A Homeless Mare
"God Bless the Child" stars Mare Winningham as Theresa Johnson a single mum ever since her husband cleared off and facing homelessness when her landlord decides to evict everyone. With little money and her daughter Hilary (Grace Johnston) to worry about they are forced to seek out temporary residence in shelters but with limited beds and limited time available it is a case of moving about and that isn't good news when she loses her job having had to take time off to register at another shelter. Even when an outreach worker comes to Theresa's aid things don't get much better as whilst he finds her a cheap home to rent money is tight, food stamps run out and the place is over run with rats. When Hilary's health begins to suffer Theresa must think what would be best for her daughter in the long run.
Until you have been homeless you have no idea what it is like and I say that from first hand experience of having lived rough for a while and trying to find some place to sleep at night, although sleep is something you didn't do. Now in fairness my experiences of being homeless not only came 25 years after "God Bless the Child" was made but in the UK rather than the US but trust me some things don't change when it comes to being homeless whether it is in the UK or US.
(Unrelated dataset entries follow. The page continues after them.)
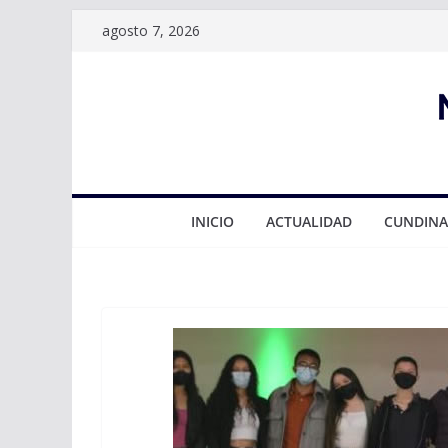
Saltar
agosto 7, 2026
al
contenido
INICIO
ACTUALIDAD
CUNDIN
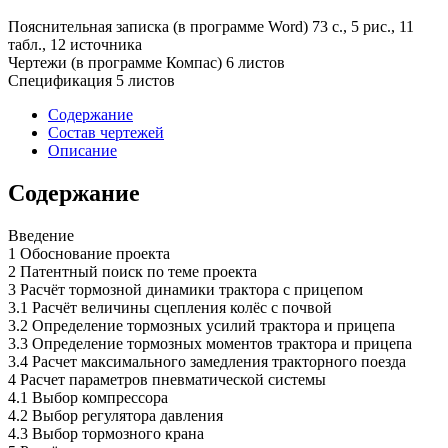
Пояснительная записка (в программе Word) 73 с., 5 рис., 11
табл., 12 источника
Чертежи (в программе Компас) 6 листов
Спецификация 5 листов
Содержание
Состав чертежей
Описание
Содержание
Введение
1 Обоснование проекта
2 Патентный поиск по теме проекта
3 Расчёт тормозной динамики трактора с прицепом
3.1 Расчёт величины сцепления колёс с почвой
3.2 Определение тормозных усилий трактора и прицепа
3.3 Определение тормозных моментов трактора и прицепа
3.4 Расчет максимального замедления тракторного поезда
4 Расчет параметров пневматической системы
4.1 Выбор компрессора
4.2 Выбор регулятора давления
4.3 Выбор тормозного крана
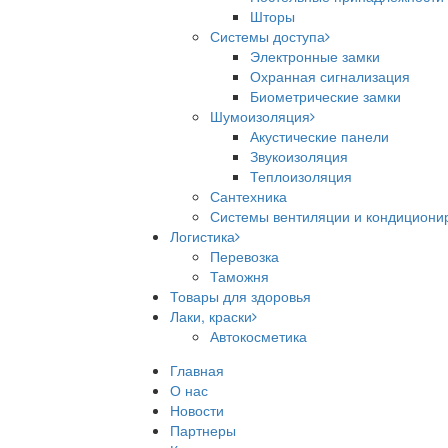
Шторы
Системы доступа
Электронные замки
Охранная сигнализация
Биометрические замки
Шумоизоляция
Акустические панели
Звукоизоляция
Теплоизоляция
Сантехника
Системы вентиляции и кондициони
Логистика
Перевозка
Таможня
Товары для здоровья
Лаки, краски
Автокосметика
Главная
О нас
Новости
Партнеры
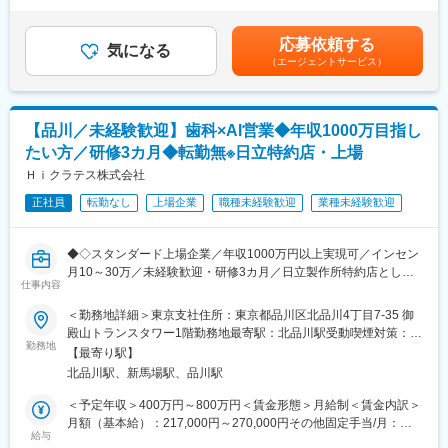
＞有＜残業手当＞有＜給与補足＞■上記に別途残業代支給■昇給：
車にて医療機関/研究施設へ訪問します。一人一台貸与されるため
知見を持ち合わせた企業です。
年1月■賞与：年2回（7月・12月／年間平均2.5ヵ月程度）■手当：
社用車での通勤、直行直帰も可能です。
そのような当社にて一緒に管理部門における業務基盤を構築しな
家族手当（子供8,000円/人、両親3,000円/人）、サービスエンジニ
応募依頼する
＜現場業務＞
がら成長できることがメリットです。
気になる
ア手当9,000円（入社5年人事評価後2万円）賃金はあくまでも目
（エージェントサービス）
・機器の定期点検,部品交換
安の金額であり、選考を通じて上下する可能性があります。月給
・故障時の修理対応
変更の範囲：会社の定める業務
(月額)は固定手当を含めた表記です。
・機器の導入、セットアップ、更新作業
※機器の規模により複数名もしくは1名でお客様策へ訪問し作業,説
【品川／未経験歓迎】歯科×AI営業◆年収1000万目指し
明を行います。
たい方／研修3カ月◆転勤無※日立特約店・上場
＜デスク業務（1割程度）＞
・保守点検の見積作成 作業報告書
Ｈｉクラテス株式会社
・お問い合わせの対応
正社員
転勤なし
上場企業
職種未経験歓迎
業種未経験歓迎
■案件及び働き方に関して
関東課には課長（4名）－課員（13名）の計17名の方が所属して
◆◇スタンダード上場企業／年収1000万円以上実現可／インセン
います。経験値や業務量に応じて案件を振り分けています。機器
月10～30万／未経験歓迎・研修3カ月／日立製作所特約店として
の特性上、休日の対応が発生することがありますが、夜間や休日
仕事内容
全国拠点を展開◎顧客伴走型営業で歯科DXを推進／同年代より圧
の緊急呼び出しはなく数日～1ヶ月前には予定が確定しておりま
倒的に稼ぎたい方へ◆◇
＜勤務地詳細＞東京支社住所：東京都品川区北品川4丁目7-35 御
す。休日出勤時は、代休や振替休日を取得いただくか、手当を支
殿山トランスタワー1階勤務地最寄駅：北品川駅受動喫煙対策：屋
給いたします。
■業務内容
勤務地
内全面禁煙変更の範囲：会社の定める事業所
【最寄り駅】
医療×AIソリューション営業
■製品に関して
北品川駅、新馬場駅、品川駅
・顧客の業務効率を高めるシステム提案（BtoB営業）
取扱い機器の製造元であるサクラ精機は50％のシェアを誇ってい
・システムの操作説明、サポート、新規システムの導入提案
＜予定年収＞400万円～800万円＜賃金形態＞月給制＜賃金内訳＞
ます。1871年創業で歴史のある医療機器メーカーで、その長い歴
・顧客からの依頼・要望等のヒアリング
月額（基本給）：217,000円～270,000円その他固定手当/月：
史と蓄積された技術力から、医療機関,研究施設において名前が広
給与
14,000円固定残業手当/月：49,000円～60,000円（固定残業時間
く知られています。製品自体は1番小さくても物置程の大きさがあ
Now the thing about "God Bless the Child" is that rather than being a story about a person it more uses a person, in this case Theresa to highlight the homeless situation. We learn things from how shelters allow you to stay for so many days before you need to find somewhere else, you see how not having a permanent address makes it nearly impossible to get a job, we see that options are limited, how disease spreads in the poor conditions and how even removing your shoes in a shelter can see them being stolen. There is a lot more of these high impact scenes which try to open up the audiences eyes to how difficult it is to be poor and homeless and how much harder it is too escape from poverty.
Now Mare Winningham is the star of "God Bless the Child" and she is fantastic as she leads us through the difficulties of being a homeless single mum, the emotions of trying to care for a child who doesn't understand, the naivety of being homeless but Winningham never over plays it. When she learns that her welfare check will take 4 weeks to arrive her response is dead on perfect. But Mare Winningham is surrounded but equally good performances from Grace Johnston as her daughter Hilary, Dorian Harewood as sympathetic social worker Calvin and a young Mos Def as a teenager called Richard who is bright but might get held back by his poverty.
What this all boils down to is that "God Bless the Child" is a fantastic look at what its like to be homeless and penniless which whilst focused on the US situation of the 80s is not only timeless but universal as the same issues and problems are still going on now. It is an eye opening experience for those who have never dealt with homelessness whilst an emotion filled recollection for those who have and have come out the other side.